Tuesday, February 6, 2007

The Intellectual and the Foundation of the New Goan Century

A few weeks ago while making a case for the now scrapped Regional Plan, the Chairperson of the Goa Chamber of Commerce and Industry remarked how there was a need for such schemes as the increasingly discredited IT Park since there was a flight of the “intelligent class” away from Goa. In observing this flight from Goa Kunkolienkar does have a point. There is a massive flight of young and intelligent individuals from Goa primarily because they do not have the appropriate environment to flourish.

And yet, I am not going to turn this into an argument against the Government or indeed for the Regional Plan or such destructive plans like that of the supposed IT Park. We very often get the Government we deserve and my argument is that it is our society that does not value the intellectual enough. This lack of respect and value for the intellectual is what is creating the politically and socially state of affairs that Goa has been wallowing in for decades now.

The marginal position for the intellectual is clearly visible in the fate of that most glorious of Goan institutions, the Central Library. From its current location within the centre of Panjim, there are plans to shift the building to Patto. From a central location accessible with ease to all within and outside of the city, we are going to shift the library to a building that can be reached currently only with a good amount of difficulty. In this shoddy treatment to an institution that has moulded generations of Goans, we can gauge our society’s respect and recognition of the intellectual.

The library building will reportedly be from the first floor upwards, since the ground floor will be devoted to shops. Selling coconuts, rice and a variety of vernacular smut no doubt! The ease with which the powers that be decided to locate shops at the base of a fine intellectual institution is once again indicative of what exactly our society considers the fundamental basis for success in the world. Money, money, money. If Goa has been able to move, rather successfully, from being some sort of a feudal society to a modern society then due credit has to be given to its large middle class. Ignoring the problems with considering persons settled abroad as Goan, I will for the moment include them to count on the middle class (and even super-rich) Goan, as being spread throughout the globe. Goa made one leap with some ease. The next step, of inculcating a value for education for the sheer sake of producing knowledge and being able to examine an issue from a variety of perspectives has been by and large ignored.

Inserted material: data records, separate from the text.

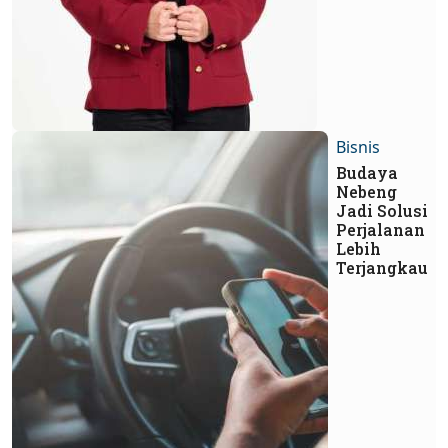
Bisnis
Budaya
Nebeng
Jadi Solusi
Perjalanan
Lebih
Terjangkau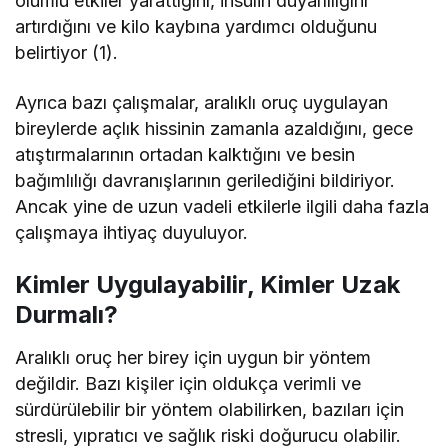
olumlu etkiler yarattığını, insülin duyarlılığını
artırdığını ve kilo kaybına yardımcı olduğunu
belirtiyor (1).
Ayrıca bazı çalışmalar, aralıklı oruç uygulayan
bireylerde açlık hissinin zamanla azaldığını, gece
atıştırmalarının ortadan kalktığını ve besin
bağımlılığı davranışlarının gerilediğini bildiriyor.
Ancak yine de uzun vadeli etkilerle ilgili daha fazla
çalışmaya ihtiyaç duyuluyor.
Kimler Uygulayabilir, Kimler Uzak
Durmalı?
Aralıklı oruç her birey için uygun bir yöntem
değildir. Bazı kişiler için oldukça verimli ve
sürdürülebilir bir yöntem olabilirken, bazıları için
stresli, yıpratıcı ve sağlık riski doğurucu olabilir.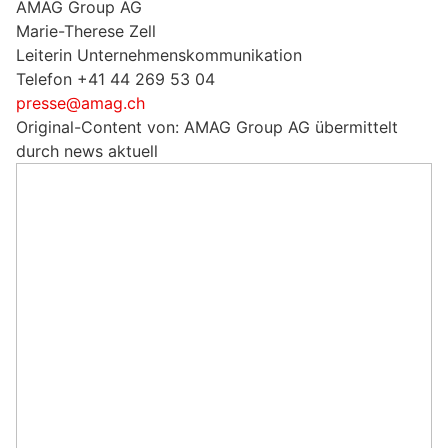
AMAG Group AG
Marie-Therese Zell
Leiterin Unternehmenskommunikation
Telefon +41 44 269 53 04
presse@amag.ch
Original-Content von: AMAG Group AG übermittelt
durch news aktuell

It has become the flavour of the moment to call persons now settled comfortably in other parts of the world members of a Diaspora; Goa is no exception. And yet compare the Goan diaspora to the mother of all, indeed the original diaspora, the Jewish diaspora. The number of Jewish foundations flush with money and spending on intellectual and cultural innovation within (and outside of) the community is mind-boggling. Where, I would like to inquire do we find a similar investment by and for the Goan community? There are ofcourse a variety of Trusts set up by the ‘prominent’ families in Goa but any activity that would even mildly threaten to disturb the status quo receives no support. In addition, it appears that one is expected to be eternally grateful and beholden to the persons who created the endowment from which one is benefiting. Hardly the kind of environment for critical intellectual and cultural activity to take off.

There has been much enthusiasm in the wake of the apparent victory of the Save Goa Campaign over the Regional Plan. There have been well-intentioned cyber-Goenkars who have suggested, quite appropriately that they ought not to just sit around but support the activity taking place in Goa. And yet, this may not be quite the answer in the current environment when the campaign is the product of multiple and strange bed-fellows. Not all of whose credentials are either impeccable, nor their intentions bona fide. But rather than let a good idea go waste we need to figure out ways in which we can pour in diasporic money and encourage a flourishing of critical and questioning intellectual and cultural renaissance. We need foundations that will fund scholars young and old to locate themselves in Goa and add new insight into an already vibrant civil society. Funds that will assure Goan youth that Goa is a destination that encourages local talent to engage in intellectual exploration, giving them the financial and institutional strength to pursue intellectual trajectories and yet be rooted in Goa. We need funds that will award those who build new buildings respectful of its environs and our environment. We need foundations that will support young and upcoming artists and musicians. All of these will challenge the uneasy and delicate peace presided over by political bosses and business houses. And yet this will, like the churning of the Ocean of Milk, bring forth vibrance that can only come where the intellectual is valued and respected, not for the money s/he brings home, but the learning s/he generates. Now when are those dollars going to start pouring in?